Bayesian Multi--Dipole Modeling of a Single Topography in MEG by Adaptive Sequential Monte Carlo Samplers

TL;DR

This paper introduces a Bayesian method using adaptive sequential Monte Carlo samplers to estimate neural current dipoles from MEG topographies, effectively determining their number and parameters in a static inverse problem.

Contribution

It presents a novel Bayesian approach with adaptive sampling for static MEG inverse problems, estimating both the number and parameters of neural dipoles simultaneously.

Findings

Accurate estimation of up to four dipoles in synthetic data.

Effective application to real somatosensory evoked fields data.
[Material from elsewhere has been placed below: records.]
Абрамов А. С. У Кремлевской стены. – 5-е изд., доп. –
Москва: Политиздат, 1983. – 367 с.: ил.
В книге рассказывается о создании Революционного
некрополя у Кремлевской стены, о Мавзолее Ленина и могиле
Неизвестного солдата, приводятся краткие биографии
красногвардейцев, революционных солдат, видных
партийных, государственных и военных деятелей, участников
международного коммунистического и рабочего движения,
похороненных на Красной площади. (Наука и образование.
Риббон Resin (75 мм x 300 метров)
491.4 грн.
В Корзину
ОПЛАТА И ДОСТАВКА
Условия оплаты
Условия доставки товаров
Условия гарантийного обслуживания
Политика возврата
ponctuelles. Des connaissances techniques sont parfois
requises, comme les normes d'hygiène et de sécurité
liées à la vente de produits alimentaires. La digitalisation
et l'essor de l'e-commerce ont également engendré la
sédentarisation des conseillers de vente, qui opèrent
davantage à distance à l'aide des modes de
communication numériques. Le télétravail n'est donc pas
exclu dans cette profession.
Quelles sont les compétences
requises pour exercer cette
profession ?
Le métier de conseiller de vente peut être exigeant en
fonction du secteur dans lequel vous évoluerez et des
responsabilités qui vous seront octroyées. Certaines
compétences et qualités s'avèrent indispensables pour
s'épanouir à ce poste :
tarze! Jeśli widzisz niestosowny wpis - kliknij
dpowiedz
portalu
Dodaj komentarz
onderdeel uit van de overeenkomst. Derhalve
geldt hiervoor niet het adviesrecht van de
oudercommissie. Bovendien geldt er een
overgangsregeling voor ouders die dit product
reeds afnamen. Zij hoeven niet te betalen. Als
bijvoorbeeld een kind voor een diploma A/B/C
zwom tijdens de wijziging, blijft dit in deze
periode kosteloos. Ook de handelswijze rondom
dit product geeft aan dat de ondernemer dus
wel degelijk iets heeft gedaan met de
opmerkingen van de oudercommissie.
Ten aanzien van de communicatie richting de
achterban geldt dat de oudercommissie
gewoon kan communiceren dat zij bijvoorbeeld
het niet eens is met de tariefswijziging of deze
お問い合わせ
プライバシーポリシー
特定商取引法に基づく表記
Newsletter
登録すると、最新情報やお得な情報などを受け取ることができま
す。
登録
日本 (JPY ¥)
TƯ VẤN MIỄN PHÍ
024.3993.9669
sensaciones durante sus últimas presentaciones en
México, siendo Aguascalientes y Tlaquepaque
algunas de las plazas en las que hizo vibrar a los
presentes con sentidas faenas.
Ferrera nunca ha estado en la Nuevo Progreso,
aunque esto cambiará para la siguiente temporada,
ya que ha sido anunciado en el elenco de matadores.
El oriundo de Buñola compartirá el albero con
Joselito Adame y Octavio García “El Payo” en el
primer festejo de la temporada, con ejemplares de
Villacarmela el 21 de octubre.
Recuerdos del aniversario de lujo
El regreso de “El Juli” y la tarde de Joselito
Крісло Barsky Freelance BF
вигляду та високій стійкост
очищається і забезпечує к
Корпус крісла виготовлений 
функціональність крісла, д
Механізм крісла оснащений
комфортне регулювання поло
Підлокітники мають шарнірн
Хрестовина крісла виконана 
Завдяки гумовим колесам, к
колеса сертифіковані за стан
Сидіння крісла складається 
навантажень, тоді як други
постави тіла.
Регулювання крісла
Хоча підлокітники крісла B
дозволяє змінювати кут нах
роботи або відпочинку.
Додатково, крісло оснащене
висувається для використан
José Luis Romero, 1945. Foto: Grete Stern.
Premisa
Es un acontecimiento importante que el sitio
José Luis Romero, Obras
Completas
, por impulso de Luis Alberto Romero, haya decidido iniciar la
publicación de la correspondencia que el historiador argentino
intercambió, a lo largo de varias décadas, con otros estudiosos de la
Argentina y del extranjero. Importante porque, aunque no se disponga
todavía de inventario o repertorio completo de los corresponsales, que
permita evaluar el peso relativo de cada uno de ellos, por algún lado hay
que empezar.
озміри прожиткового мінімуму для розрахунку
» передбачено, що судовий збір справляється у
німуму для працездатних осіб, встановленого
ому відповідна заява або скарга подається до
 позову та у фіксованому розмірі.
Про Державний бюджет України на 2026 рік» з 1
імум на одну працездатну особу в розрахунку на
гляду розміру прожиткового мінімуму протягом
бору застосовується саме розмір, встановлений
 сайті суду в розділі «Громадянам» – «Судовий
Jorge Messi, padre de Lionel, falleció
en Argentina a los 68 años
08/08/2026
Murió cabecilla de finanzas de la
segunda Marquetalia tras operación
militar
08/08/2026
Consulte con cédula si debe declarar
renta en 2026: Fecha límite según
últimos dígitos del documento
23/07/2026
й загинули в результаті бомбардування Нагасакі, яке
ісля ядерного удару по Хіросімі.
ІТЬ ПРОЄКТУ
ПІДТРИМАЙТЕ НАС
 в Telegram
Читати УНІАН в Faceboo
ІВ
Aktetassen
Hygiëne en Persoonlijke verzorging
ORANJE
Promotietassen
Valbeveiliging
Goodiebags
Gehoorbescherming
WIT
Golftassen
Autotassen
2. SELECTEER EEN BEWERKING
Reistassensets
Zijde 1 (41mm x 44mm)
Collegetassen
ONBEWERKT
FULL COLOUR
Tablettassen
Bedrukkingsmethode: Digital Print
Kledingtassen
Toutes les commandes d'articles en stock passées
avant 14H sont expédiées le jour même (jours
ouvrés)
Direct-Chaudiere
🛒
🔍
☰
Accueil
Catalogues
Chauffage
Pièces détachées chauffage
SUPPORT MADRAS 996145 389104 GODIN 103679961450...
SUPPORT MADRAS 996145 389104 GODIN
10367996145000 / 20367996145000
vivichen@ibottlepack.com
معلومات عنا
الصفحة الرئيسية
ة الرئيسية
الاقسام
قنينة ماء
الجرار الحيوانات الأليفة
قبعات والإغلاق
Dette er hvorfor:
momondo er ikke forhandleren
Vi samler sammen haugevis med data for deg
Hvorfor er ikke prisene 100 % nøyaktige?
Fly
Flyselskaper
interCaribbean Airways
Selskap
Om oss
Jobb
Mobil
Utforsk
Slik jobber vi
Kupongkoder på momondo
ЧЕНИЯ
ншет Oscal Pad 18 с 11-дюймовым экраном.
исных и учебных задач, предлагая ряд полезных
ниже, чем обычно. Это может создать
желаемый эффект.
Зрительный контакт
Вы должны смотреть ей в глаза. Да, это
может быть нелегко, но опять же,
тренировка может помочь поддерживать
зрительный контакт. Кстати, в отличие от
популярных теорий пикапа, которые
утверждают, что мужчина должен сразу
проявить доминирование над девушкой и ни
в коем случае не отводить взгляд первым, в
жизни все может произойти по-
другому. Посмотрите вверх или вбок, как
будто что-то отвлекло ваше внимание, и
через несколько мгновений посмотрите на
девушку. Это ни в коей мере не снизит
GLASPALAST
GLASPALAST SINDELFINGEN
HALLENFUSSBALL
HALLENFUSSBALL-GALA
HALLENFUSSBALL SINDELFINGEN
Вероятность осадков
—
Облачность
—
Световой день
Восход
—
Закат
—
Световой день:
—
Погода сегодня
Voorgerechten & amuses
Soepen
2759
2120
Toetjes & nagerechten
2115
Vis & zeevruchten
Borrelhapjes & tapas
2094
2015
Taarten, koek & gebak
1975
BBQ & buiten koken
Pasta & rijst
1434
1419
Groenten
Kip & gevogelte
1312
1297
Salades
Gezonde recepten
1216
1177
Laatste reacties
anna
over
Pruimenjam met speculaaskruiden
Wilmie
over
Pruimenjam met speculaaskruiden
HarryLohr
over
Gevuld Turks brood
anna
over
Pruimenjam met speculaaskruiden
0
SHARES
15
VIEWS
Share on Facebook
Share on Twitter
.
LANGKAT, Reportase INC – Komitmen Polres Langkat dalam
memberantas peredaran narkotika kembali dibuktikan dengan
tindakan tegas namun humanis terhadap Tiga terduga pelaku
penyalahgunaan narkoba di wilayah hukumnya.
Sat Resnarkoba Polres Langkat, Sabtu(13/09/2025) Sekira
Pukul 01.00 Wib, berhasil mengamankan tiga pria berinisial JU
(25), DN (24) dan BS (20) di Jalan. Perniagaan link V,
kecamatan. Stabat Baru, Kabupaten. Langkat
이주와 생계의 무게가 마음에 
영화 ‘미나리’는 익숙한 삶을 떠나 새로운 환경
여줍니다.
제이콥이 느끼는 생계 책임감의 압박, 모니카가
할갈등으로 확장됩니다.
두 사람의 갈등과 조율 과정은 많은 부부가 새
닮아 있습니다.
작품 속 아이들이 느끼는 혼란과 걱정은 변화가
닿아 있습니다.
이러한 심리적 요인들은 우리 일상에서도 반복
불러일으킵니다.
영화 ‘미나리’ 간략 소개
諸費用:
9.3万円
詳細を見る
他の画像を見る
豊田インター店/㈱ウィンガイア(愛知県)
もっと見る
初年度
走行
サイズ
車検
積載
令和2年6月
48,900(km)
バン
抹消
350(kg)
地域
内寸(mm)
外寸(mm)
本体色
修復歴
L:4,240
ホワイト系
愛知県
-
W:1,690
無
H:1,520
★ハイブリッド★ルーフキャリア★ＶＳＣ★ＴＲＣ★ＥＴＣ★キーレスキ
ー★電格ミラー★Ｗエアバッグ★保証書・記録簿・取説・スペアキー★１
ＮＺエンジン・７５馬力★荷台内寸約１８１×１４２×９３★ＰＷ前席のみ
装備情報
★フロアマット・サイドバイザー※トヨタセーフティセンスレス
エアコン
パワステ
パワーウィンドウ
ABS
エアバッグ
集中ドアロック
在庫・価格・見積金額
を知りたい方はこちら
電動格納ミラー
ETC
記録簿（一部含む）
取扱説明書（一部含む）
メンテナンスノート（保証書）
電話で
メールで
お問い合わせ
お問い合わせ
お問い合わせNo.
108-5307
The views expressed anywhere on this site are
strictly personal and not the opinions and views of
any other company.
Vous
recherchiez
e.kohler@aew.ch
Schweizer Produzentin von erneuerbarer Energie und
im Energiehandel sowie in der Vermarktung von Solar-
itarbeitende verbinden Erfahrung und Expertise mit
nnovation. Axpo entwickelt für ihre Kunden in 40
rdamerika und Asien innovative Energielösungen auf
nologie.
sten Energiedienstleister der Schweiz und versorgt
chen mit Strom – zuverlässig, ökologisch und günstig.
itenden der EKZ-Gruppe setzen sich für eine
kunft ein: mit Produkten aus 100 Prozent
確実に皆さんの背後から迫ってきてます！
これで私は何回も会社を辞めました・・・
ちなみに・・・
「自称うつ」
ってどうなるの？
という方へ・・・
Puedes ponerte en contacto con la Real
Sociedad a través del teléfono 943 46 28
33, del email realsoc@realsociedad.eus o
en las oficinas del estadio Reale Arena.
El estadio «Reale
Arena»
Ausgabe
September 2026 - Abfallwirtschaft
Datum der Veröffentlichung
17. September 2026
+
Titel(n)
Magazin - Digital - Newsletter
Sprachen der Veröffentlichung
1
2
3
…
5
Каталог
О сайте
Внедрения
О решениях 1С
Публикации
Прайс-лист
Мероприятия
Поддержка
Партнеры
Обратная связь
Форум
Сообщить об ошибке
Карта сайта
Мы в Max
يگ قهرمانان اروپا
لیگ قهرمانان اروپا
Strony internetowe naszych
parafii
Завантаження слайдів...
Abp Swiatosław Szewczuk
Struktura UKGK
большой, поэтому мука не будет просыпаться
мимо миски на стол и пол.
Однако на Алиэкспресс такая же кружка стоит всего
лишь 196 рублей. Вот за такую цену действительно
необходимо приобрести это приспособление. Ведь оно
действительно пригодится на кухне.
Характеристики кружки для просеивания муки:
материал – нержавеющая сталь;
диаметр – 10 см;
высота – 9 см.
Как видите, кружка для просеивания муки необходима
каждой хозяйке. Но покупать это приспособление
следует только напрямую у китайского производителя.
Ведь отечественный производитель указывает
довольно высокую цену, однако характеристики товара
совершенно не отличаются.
Comparison with other methods shows improved performance.

Abstract

In the present paper, we develop a novel Bayesian approach to the problem of estimating neural currents in the brain from a fixed distribution of magnetic field (called \emph{topography}), measured by magnetoencephalography. Differently from recent studies that describe inversion techniques, such as spatio-temporal regularization/filtering, in which neural dynamics always plays a role, we face here a purely static inverse problem. Neural currents are modelled as an unknown number of current dipoles, whose state space is described in terms of a variable--dimension model. Within the resulting Bayesian framework, we set up a sequential Monte Carlo sampler to explore the posterior distribution. An adaptation technique is employed in order to effectively balance the computational cost and the quality of the sample approximation. Then, both the number and the parameters of the unknown current dipoles are simultaneously estimated. The performance of the method is assessed by means of synthetic data, generated by source configurations containing up to four dipoles. Eventually, we describe the results obtained by analyzing data from a real experiment, involving somatosensory evoked fields, and compare them to those provided by three other methods.